How to get the generated phonemes in azure's tts service

huihuihuihui 0 Reputation points
2023-05-11T08:09:41.4733333+00:00

I am using Azure's text-to-speech service for zh-CN. We can get the viseme ID and the start time of each viseme. Is there any way to get the phoneme sequence corresponding to the viseme ID at the same time?
I know there is a speech phonetic alphabet table (https://learn.microsoft.com/en-us/azure/cognitive-services/speech-service/speech-ssml-phonetic- sets). But it is difficult to get the exact phoneme sequence because the phoneme and the viseme are many to one.

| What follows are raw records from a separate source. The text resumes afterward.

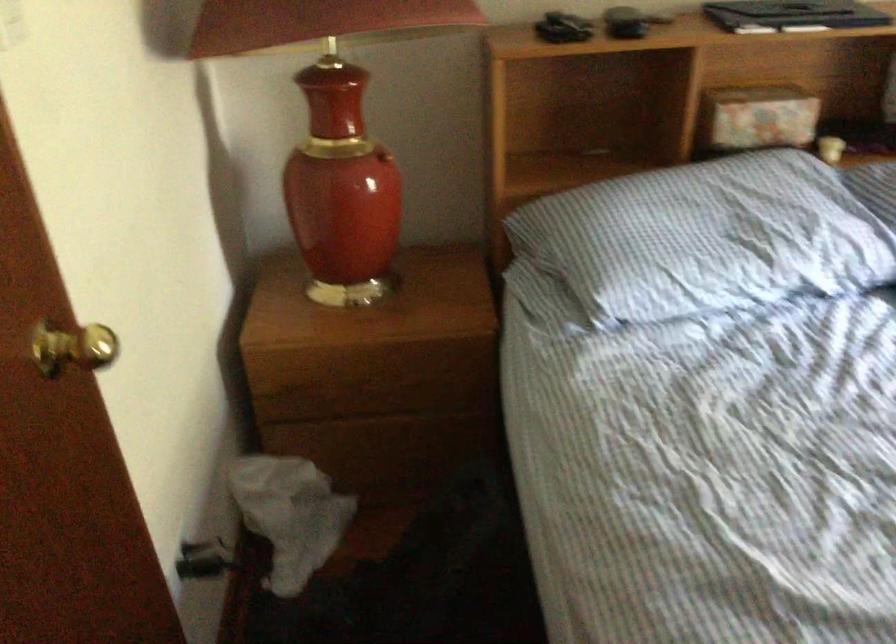
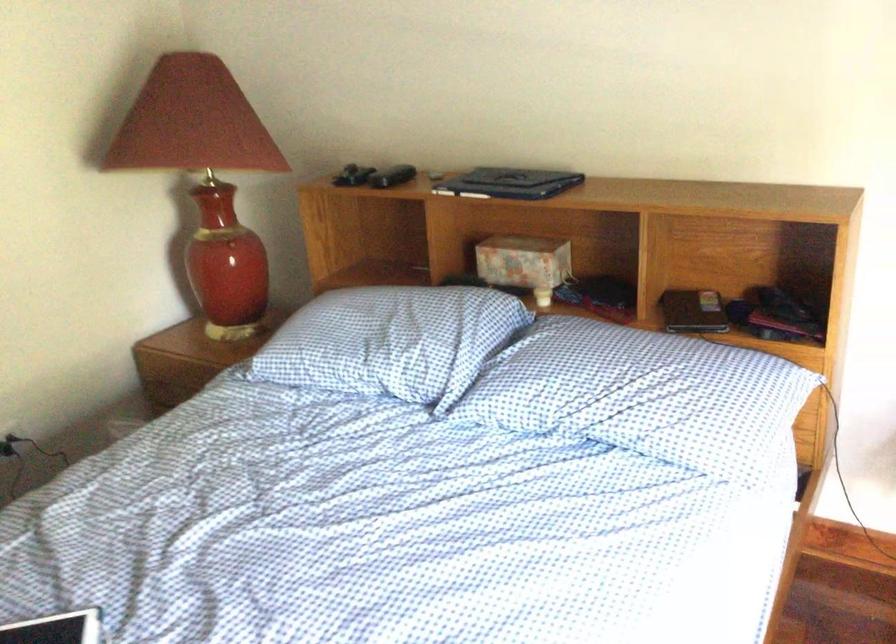
Find the pixel in the second image that matches point (762, 234) in the first image.

(384, 342)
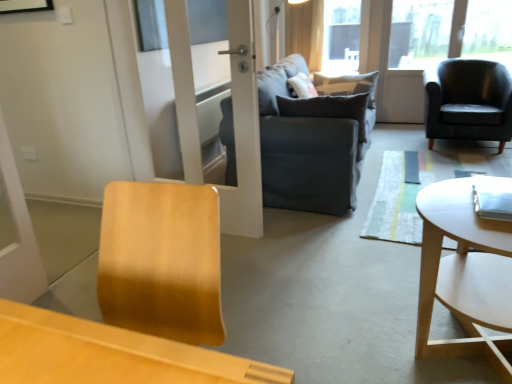
You are a GUI agent. You are given a task and a screenshot of the screen. Output one action in this format:
    pyautogui.click(x=<x>, y=<y>)
    Task: Click on the free spot above white wood coffee table at right (from a real-world perspective)
    The height and width of the screenshot is (384, 512).
    Given the screenshot: What is the action you would take?
    pyautogui.click(x=464, y=206)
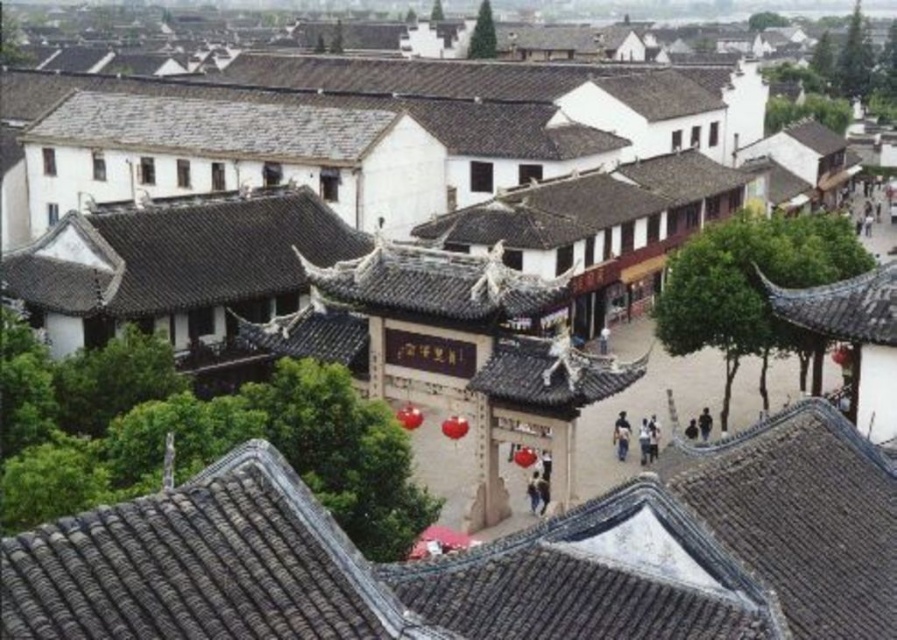
Is gray tile roof at center closer to the viewer compared to shiny dark gray roof at upper right?

Yes, gray tile roof at center is in front of shiny dark gray roof at upper right.

Can you confirm if gray tile roof at center is thinner than shiny dark gray roof at upper right?

In fact, gray tile roof at center might be wider than shiny dark gray roof at upper right.

Which is in front, point (68, 628) or point (863, 316)?

Point (68, 628)

Identify the location of gray tile roof at center. This screenshot has height=640, width=897. (490, 556).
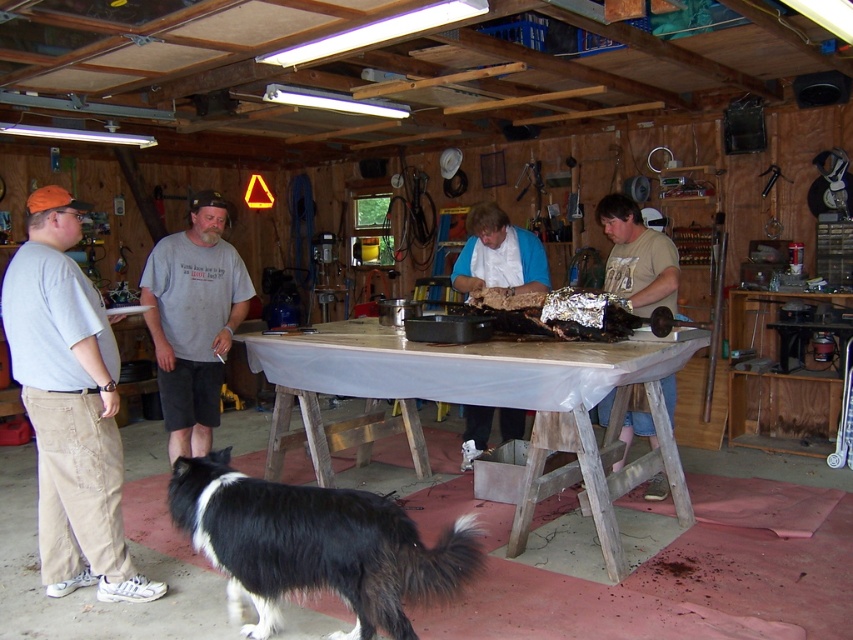
Between point (292, 384) and point (543, 256), which one is positioned behind?

The point (543, 256) is more distant.

Based on the photo, who is shorter, wooden table at center or blue fabric shirt at center?

Standing shorter between the two is blue fabric shirt at center.

Does point (305, 364) come farther from viewer compared to point (490, 209)?

No, it is in front of (490, 209).

I want to click on wooden table at center, so click(486, 401).

Between wooden table at center and black and white fur at lower left, which one is positioned higher?

wooden table at center is higher up.

Is point (624, 481) less distant than point (409, 582)?

No.

Identify the location of wooden table at center. (486, 401).

Between gray cotton shirt at center and blue fabric shirt at center, which one has more height?

gray cotton shirt at center

Measure the distance between gray cotton shirt at center and camera.

gray cotton shirt at center is 12.64 feet from camera.

Where is `gray cotton shirt at center`? Image resolution: width=853 pixels, height=640 pixels. gray cotton shirt at center is located at coordinates (193, 321).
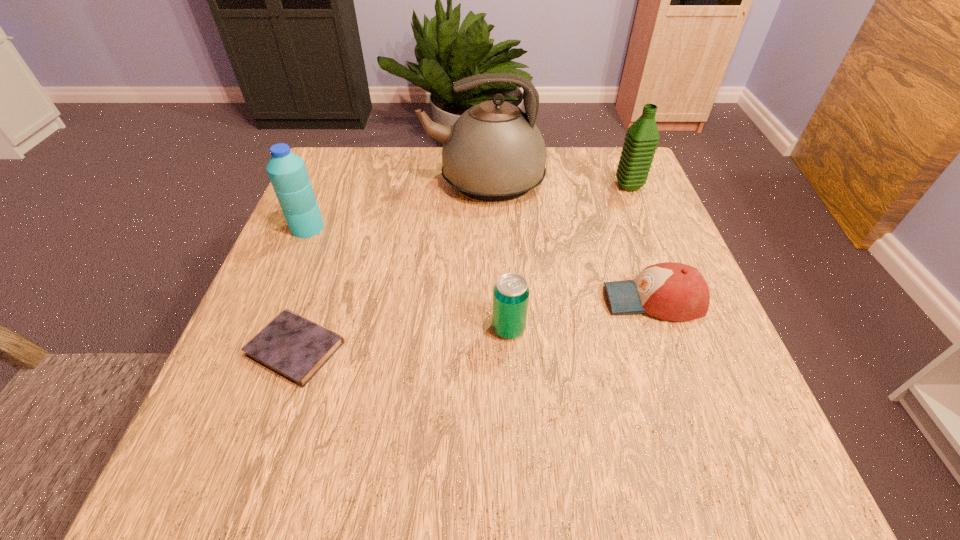
Image resolution: width=960 pixels, height=540 pixels. What are the coordinates of `object that is the third closest to the beer can` in the screenshot? It's located at (494, 152).

Identify which object is the second nearest to the nearer water bottle. Please provide its 2D coordinates. Your answer should be formatted as a tuple, i.e. [(x, y)], where the tuple contains the x and y coordinates of a point satisfying the conditions above.

[(291, 346)]

At what (x,y) coordinates should I click in order to perform the action: click on blank space that satisfies the following two spatial constraints: 1. at the spout of the beer can; 2. on the left side of the tallest object. Please return your answer as a coordinate pair (x, y). The width and height of the screenshot is (960, 540). Looking at the image, I should click on pyautogui.click(x=485, y=328).

You are a GUI agent. You are given a task and a screenshot of the screen. Output one action in this format:
    pyautogui.click(x=<x>, y=<y>)
    Task: Click on the vacant space that satisfies the following two spatial constraints: 1. at the spout of the kettle; 2. on the right side of the third shortest object
    The image size is (960, 540).
    Given the screenshot: What is the action you would take?
    pyautogui.click(x=485, y=328)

Thank you for your answer.

Azure AI Speech
Azure AI Speech
An Azure service that integrates speech processing into apps and services.
1,391 questions
{count} votes

1 answer

Sort by: Most helpful
  1. VasimTamboli 4,410 Reputation points
    2023-05-14T10:57:36.8466667+00:00

    In Azure's text-to-speech service, there is currently no direct API or method provided to obtain the phoneme sequence corresponding to the viseme ID. The visemes represent visual speech information, while the phonemes represent the individual speech sounds. As you mentioned, there is a many-to-one mapping between visemes and phonemes, which makes it challenging to precisely determine the phoneme sequence from viseme information alone.

    The Speech Synthesis Markup Language (SSML) phonetic sets you referred to provide a mapping between phonemes and visemes for specific languages. However, it's important to note that these mappings are approximate and can vary depending on factors such as voice quality, language variations, and speech styles.

    If you require the exact phoneme sequence for your specific use case, you may need to explore other approaches or technologies that focus specifically on phonetic analysis and transcription. These techniques typically involve more advanced speech processing and analysis algorithms.

    Alternatively, you can consider leveraging Azure Speech Service's Speech-to-Text capability to transcribe the spoken audio and obtain a phonetic transcription directly. The Speech-to-Text service is designed to convert spoken language into written text, including the ability to generate phonetic transcriptions.

    It's recommended to evaluate your specific requirements and consult the official Azure documentation and resources for further guidance on integrating speech recognition or phonetic analysis capabilities into your application.